I doni offerti al Messia hanno un complesso valore simbolico e rispecchiano la triplice natura del Cristo: l’incenso al dio, l’oro al re, la mirra all’uomo-mortale. Invero, i tre doni si prestano pure ad un’interpretazione esoterica: “l’oro degli alchimisti, l’incenso dei sacerdoti egizi, la mirra della taumaturgia mesopotamica e buddista”.
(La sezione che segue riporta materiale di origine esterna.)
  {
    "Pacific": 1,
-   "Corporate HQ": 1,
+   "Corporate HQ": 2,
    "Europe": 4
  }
In effetti, l’oro è sinonimo di luce e splendore in tutte le simbologie magico religiose. Il raggiungimento o ritrovamento dello stato aureo equivale all’avvenuta trasformazione dell’uomo in Dio. Era l’obiettivo finale della metallurgia alchemica. L’incenso è da sempre associato alle rituarie divine. La mirra è un elemento simbolico che accomuna i Magi a San Nicola di Myra (che in turco significa mirra). San Nicola è un mirablita (un effusore di manna o mirra, in greco muron).  Le proprietà di questo liquido si sono da sempre considerate taumaturgiche. In antico, i defunti venivano cosparsi di tale unguento prima di essere seppelliti.
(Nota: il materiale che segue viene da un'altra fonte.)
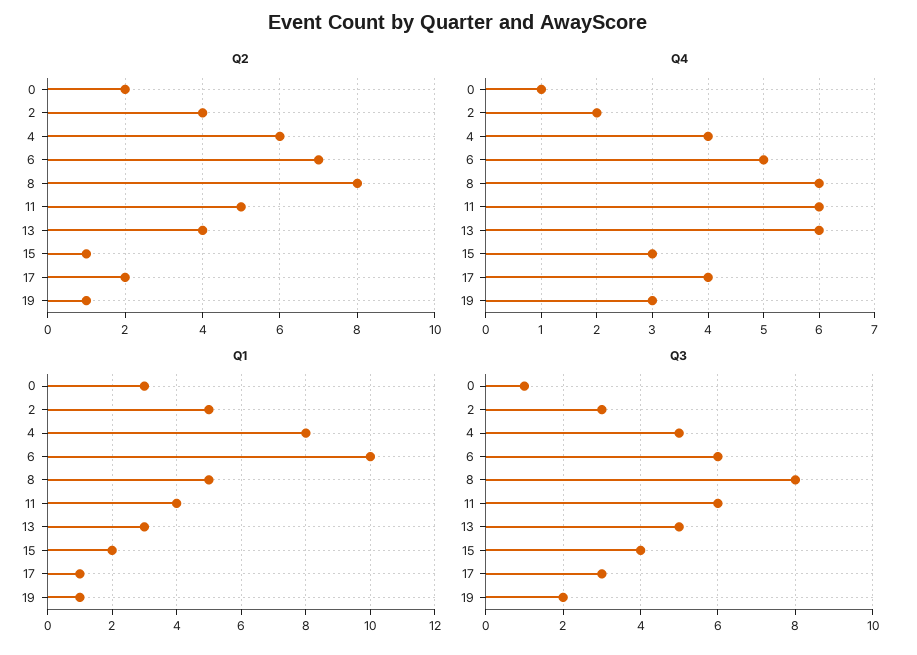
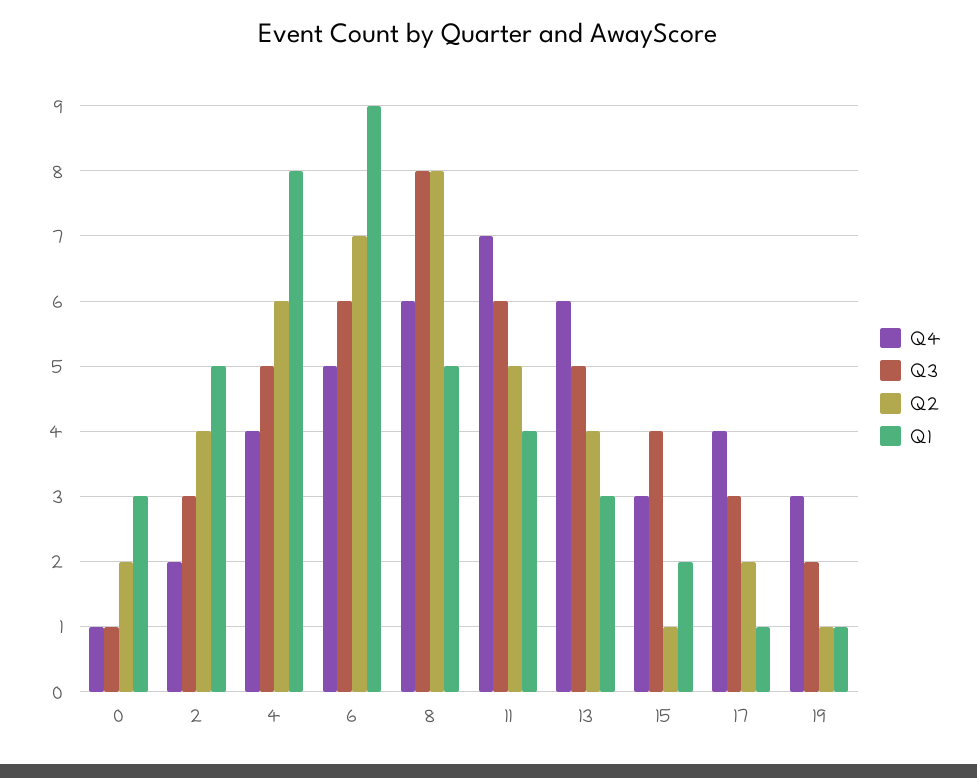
  {
    "Q2": {
      "0": 2,
      "2": 4,
      "4": 6,
      "6": 7,
      "8": 8,
      "11": 5,
      "13": 4,
      "15": 1,
      "17": 2,
      "19": 1
    },
    "Q4": {
      "0": 1,
      "2": 2,
      "4": 4,
      "6": 5,
      "8": 6,
-     "11": 6,
+     "11": 7,
      "13": 6,
      "15": 3,
      "17": 4,
      "19": 3
    },
    "Q1": {
      "0": 3,
      "2": 5,
      "4": 8,
-     "6": 10,
+     "6": 9,
      "8": 5,
      "11": 4,
      "13": 3,
      "15": 2,
      "17": 1,
      "19": 1
    },
    "Q3": {
      "0": 1,
      "2": 3,
      "4": 5,
      "6": 6,
      "8": 8,
      "11": 6,
      "13": 5,
      "15": 4,
      "17": 3,
      "19": 2
    }
  }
Davvero singolare è la versione riportata dai Codici Hereford   e Arundel,  nei quali si asserisce che Erode affidò ai Magi anche un diadema e un anello da portare al Figlio di Dio: entrambi gli oggetti erano sacri per il Pantheon persiano. I corpi dei Magi furono tra le reliquie oggetto della ricerca medievale. Elena di Costantinopoli, madre di Costantino il Grande, ritrovò le spoglie mortali degli antichi sapienti, considerate oggetto di culto e fonte di protezione divina, e le donò alla città di Milano. Federico Barbarossa le rubò, per portarle a Colonia ove tuttora sono venerate in un’arca preziosa. Successivamente, il capoluogo lombardo riuscì a riottenere alcuni frammenti delle reliquie, che tornarono ad essere venerate nel giorno dell’Epifania.

 

[1]  sacerdote di fede ariana, vissuto in Persia tra l’VIII e il IX secolo a.C., riformatore del politeismo ariano e fondatore dello Zoroastrismo, culto sincretico sopravvissuto sino ai primi secoli dell’era cristiana.
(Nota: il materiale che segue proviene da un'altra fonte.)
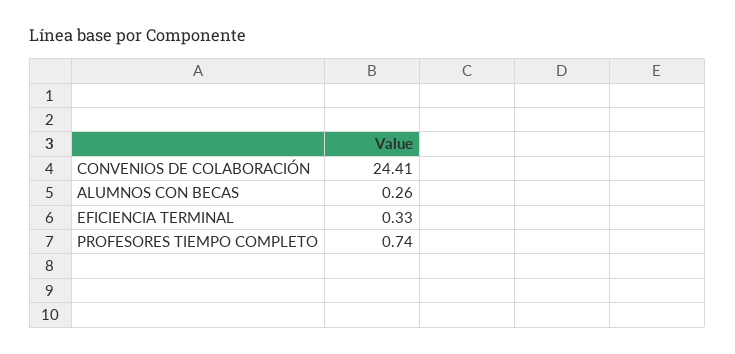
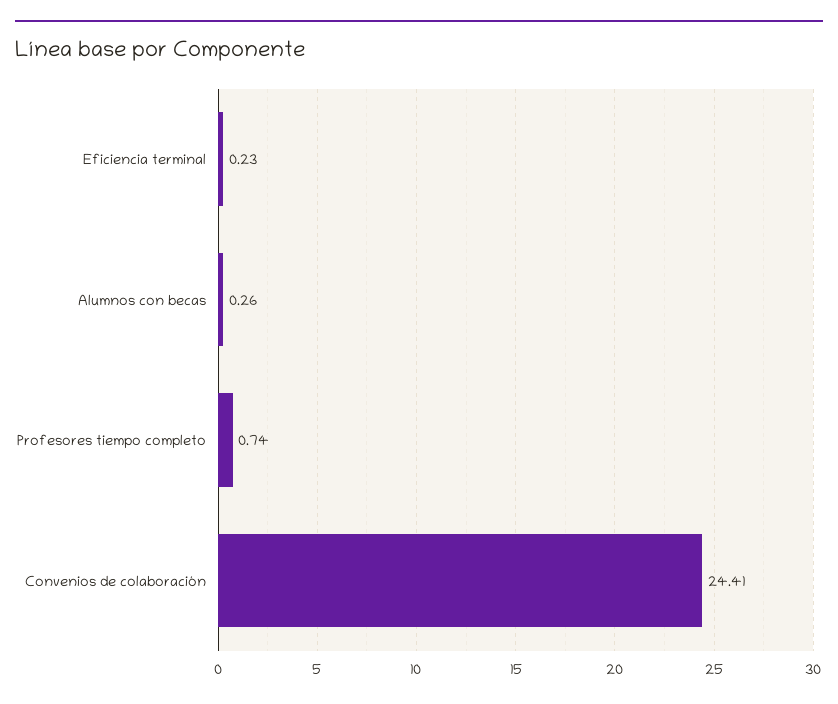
  {
    "CONVENIOS DE COLABORACIÓN": 24.41,
    "ALUMNOS CON BECAS": 0.26,
-   "EFICIENCIA TERMINAL": 0.33,
+   "EFICIENCIA TERMINAL": 0.23,
    "PROFESORES TIEMPO COMPLETO": 0.74
  }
[2] Secondo alcune interpretazioni simboliche, la stella a cinque punte, che ritroviamo in cima all’albero di Natale, corrisponderebbe al Pentagramma, che rappresenta l’essere umano realizzato. E’ una manifestazione della scintilla divina (il Sé spirituale), che si può manifestare ed esprimere attraverso  quattro elementi: la parte fisica, vitale, emotiva e mentale del nostro essere.

[3] In alcune interpretazioni contemporanee, di tipo eminentemente giornalistico (v. A. G. Gilbert, Magi, Corbaccio, 1996), la stella,  da essere un simbolo diventa il punto centrale della ricostruzione della storia degli antichi sapienti. In nome di una moda ormai imperante, con una tecnica vivisettoria, si cerca di fondare l’indimostrabile teoria del collegamento alla stella Sirio di tutti i fatti misteriosi dell’antichità.

[4] Il messaggio di vittoria e di giustizia è individuabile anche in San Nicola (Nikòlaos=vittorioso), Santa Lucia (v. ante), e nel Cristo Sole invitto.

[5] v. M. Centini, in Giornale dei Misteri, dicembre 1998. Da questo studioso (v. I Re Magi,  Xenia, 1992 – La vera storia dei Re Magi, Piemme, 1997)  si è tratta una notevole messe di informazioni. Secondo Centini, la storia dei Magi si sarebbe legata a quella di un altro personaggio misterioso, tale Prete Gianni. Quest’ultima figura corrisponderebbe a quella del dio latino Giano (il signore delle porte solstiziali), fortemente implicata nella genesi del mitema dei portatori di doni.